The Three Stooges Fan Club is trying to verify a personal appearance of the Three Stooges (Larry, Moe & Curly) at the Plymouth, possibly on August 9, 1942, or any other appearance dates. My direct email is: . Thanks, Frank Reighter

z11111
z11111 on March 7, 2016 at 4:32 pm

I was recently in the Palladium (August 2015) because the band I tour with had a show in the “Upstairs” room, in which I had hours (and little lighting) to explore the entirety of the theater.

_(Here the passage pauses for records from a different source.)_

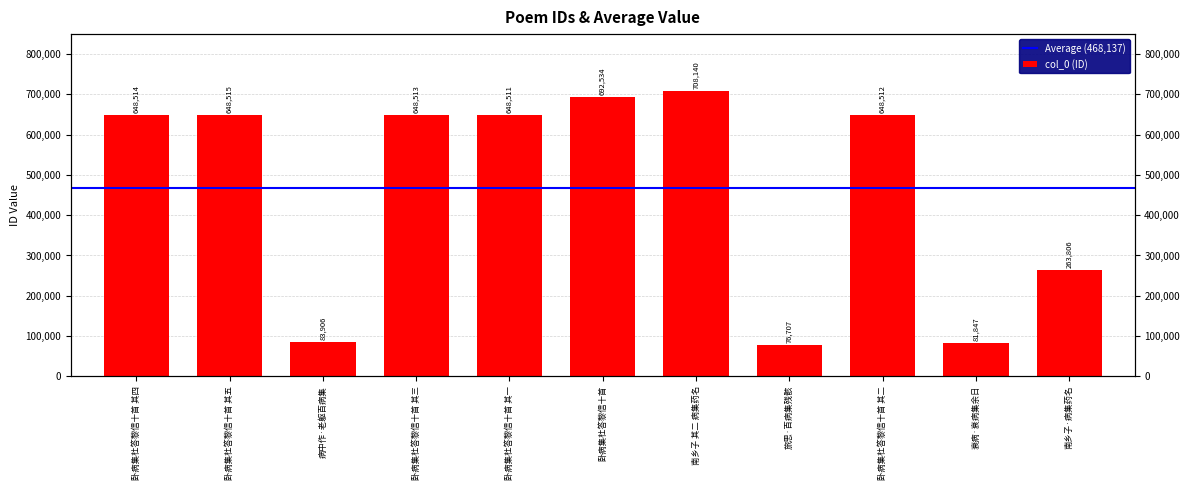

What is the difference between the values at 衰病·衰病集余日 and 南乡子·病集药名?

181959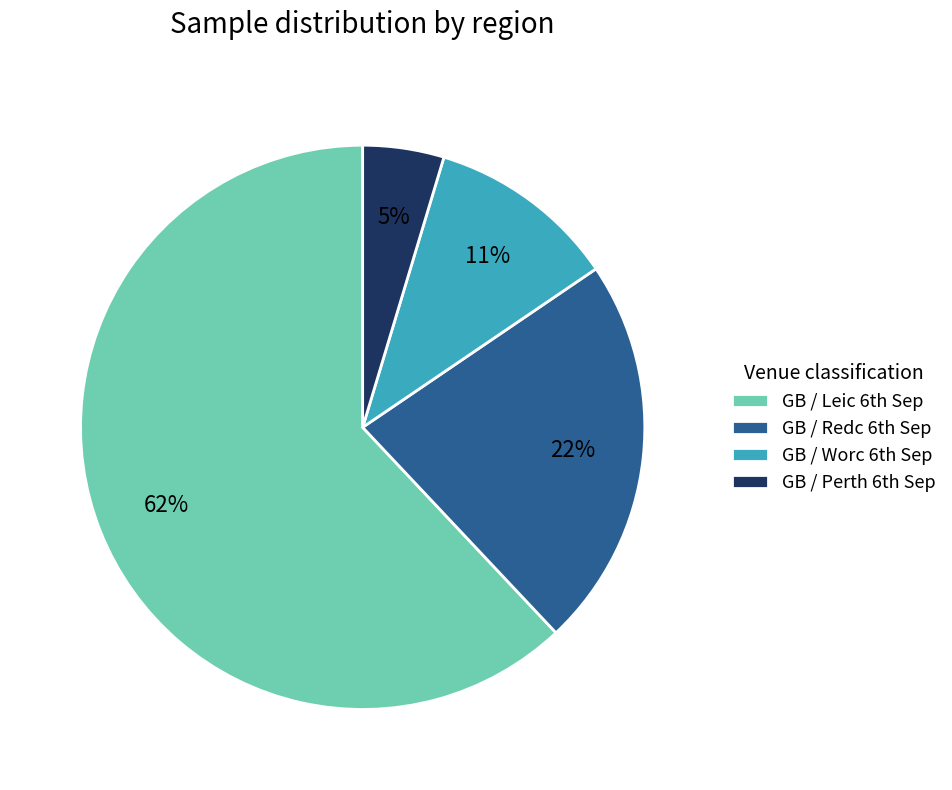

Count the number of slices in the pie.

4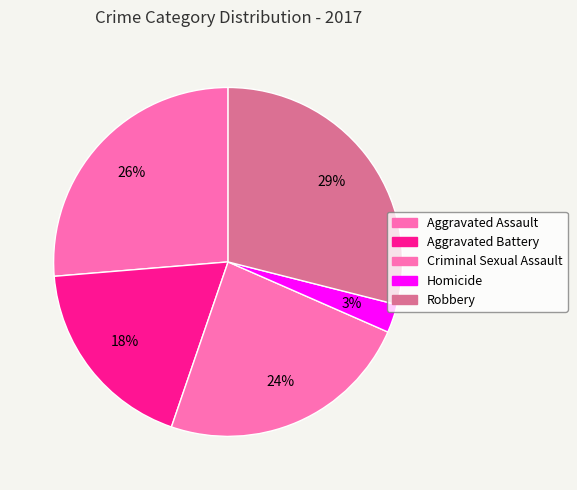

Which category has the smallest portion of the pie?

Homicide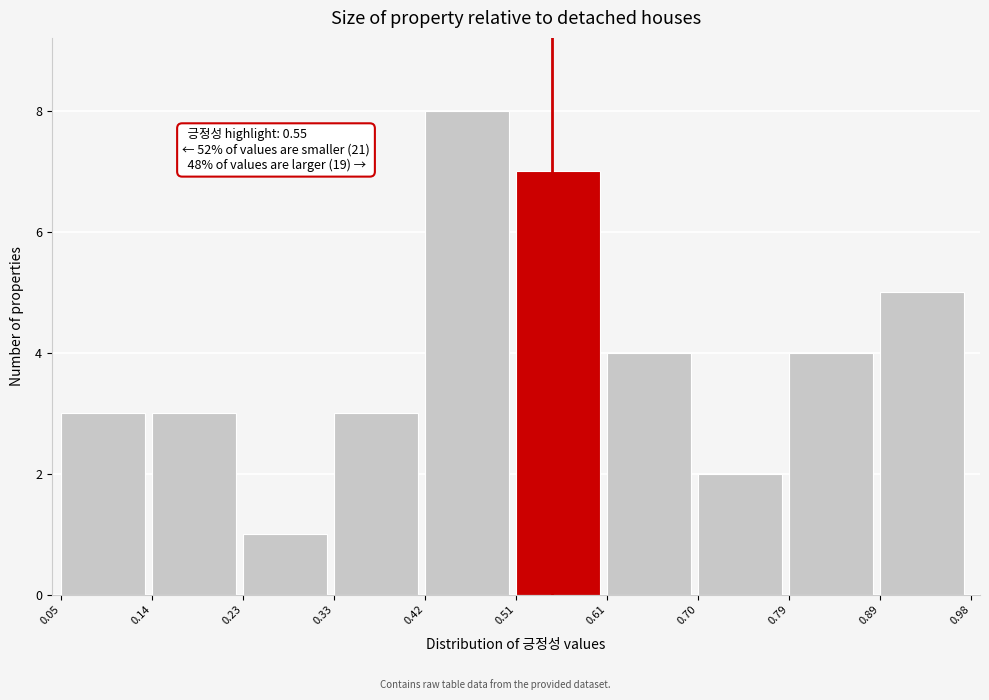

Which range on the x-axis has the tallest bar?

0.42 to 0.51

Although it is a functioning music video, it truly feels like you are stepping inside the shell of a long-abandoned building. I would guess that maybe 30% of the original interior architecture of the theater is still intact. Maybe. Most of the auditorium was gutted of all of its beauty at some point in time. Most resemblance to a movie palace is long gone. The only things remaining are the chandelier, a majority of the proscenium arch, very little of the original art deco ceiling. Outside of the auditorium, there are hardly any remnants so I’m not entirely sure how restoring this theater or getting landmark status is even possible just because it was so completely destroyed in previous years. Such a shame.

Here are some of the low resolution iPhone photos I was able to take along with a more detailed description (in the album) of what remains and what does not. https://flic.kr/s/aHskv7eCCu

z11111
z11111 on March 7, 2016 at 4:42 pm

*venue, not video. whoops

z11111
z11111 on March 7, 2016 at 4:47 pm

More info:

AnonymousSeptember 6, 2014 at 1:08 AM Hey it’s me the janitor Tim again. In answer to the upstairs room question (5). The upstairs room was originally not so much a separate room but more of an ornate extention of the lobby with wonderful high ceilings with awesome art deco plaster work.The bathrooms up there were there but not that bar. There was a fountain behind where the bar is. That was altered to the basic current form in I believe the early 1990s when the nightclub thing started.If anyone wants to help me fix it up we have a restoration fund link on our page www.thepalladium.net Thanks guys

source: http://jerrygarciasbrokendownpalaces.blogspot.com/2011/10/em-loews-261-main-st-worcester-ma.html

Thanks to Tim for the insider information.